Donor-restricted gifts shall be tracked separately and applied in accordance with the donor's stated restriction when feasible. All disbursements must serve the charitable purpose of the Corporation.

§ 6.5 Annual Reporting

The Treasurer shall present an annual financial report to the Board and shall ensure that all required state and federal filings are timely submitted.

Article VII

Conflicts of Interest

§ 7.1 Adoption of Policy

The Board shall adopt and maintain a written Conflict of Interest Policy. Each director and officer shall sign an annual disclosure form acknowledging the policy and disclosing any actual or potential conflicts.

§ 7.2 Disclosure and Recusal

A director or officer with a personal, financial, or family interest in any matter before the Board shall disclose that interest, refrain from participating in deliberation on the matter, and recuse from any vote thereon.
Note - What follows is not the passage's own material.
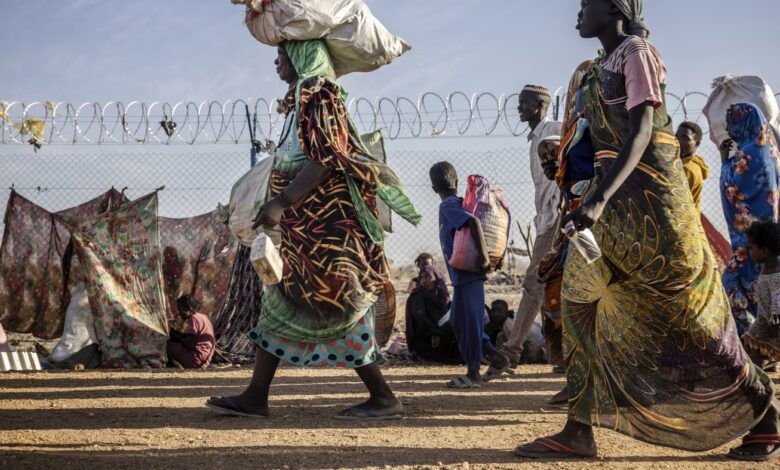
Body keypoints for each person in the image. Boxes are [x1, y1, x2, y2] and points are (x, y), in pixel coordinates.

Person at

The disclosure and recusal shall be recorded in the minutes.

Article VIII

Indemnification

§ 8.1 Indemnification of Directors and Officers

The Corporation shall indemnify its directors and officers to the fullest extent permitted by Massachusetts law against expenses reasonably incurred in connection with any action or proceeding to which they are made a party by reason of their service to the Corporation, except in matters involving willful misconduct or knowing violation of law.

§ 8.2 Insurance

The Corporation may purchase and maintain directors and officers liability insurance, general liability insurance, and such other coverage as the Board determines appropriate.

Article IX

Amendments

§ 9.1 Amendment Procedure

These bylaws may be amended, altered, or repealed by a two-thirds (2/3) vote of the directors then in office at a duly noticed meeting, provided that written notice of the proposed amendment is delivered to all directors at least seven (7) days in advance of the meeting.

Article X

Dissolution

§ 10.1 Dissolution

Upon dissolution of the Corporation, after payment of all liabilities, the remaining assets shall be distributed to one or more organizations qualifying as exempt under Section 501(c)(3) of the Internal Revenue Code, selected by the Board, consistent with the charitable purposes of the Corporation and applicable Massachusetts law.

Article XI

Adoption

§ 11.1 Adoption

These bylaws were adopted by the founding Board of Directors of LuxeNova Community Wellness, Inc. and shall take effect upon adoption. The Secretary shall maintain the executed bylaws as part of the official records of the Corporation.

Certification

The undersigned, Secretary of LuxeNova Community Wellness, Inc., certifies that the foregoing bylaws were adopted by the founding Board of Directors of the Corporation and constitute the bylaws currently in effect.

Secretary

Joe Younge

Date Adopted

On file with the Corporation

These bylaws are the operating rulebook of LuxeNova Community Wellness. They are reviewed periodically and amended as needed by the Board to keep the Corporation aligned with its mission and applicable nonprofit law.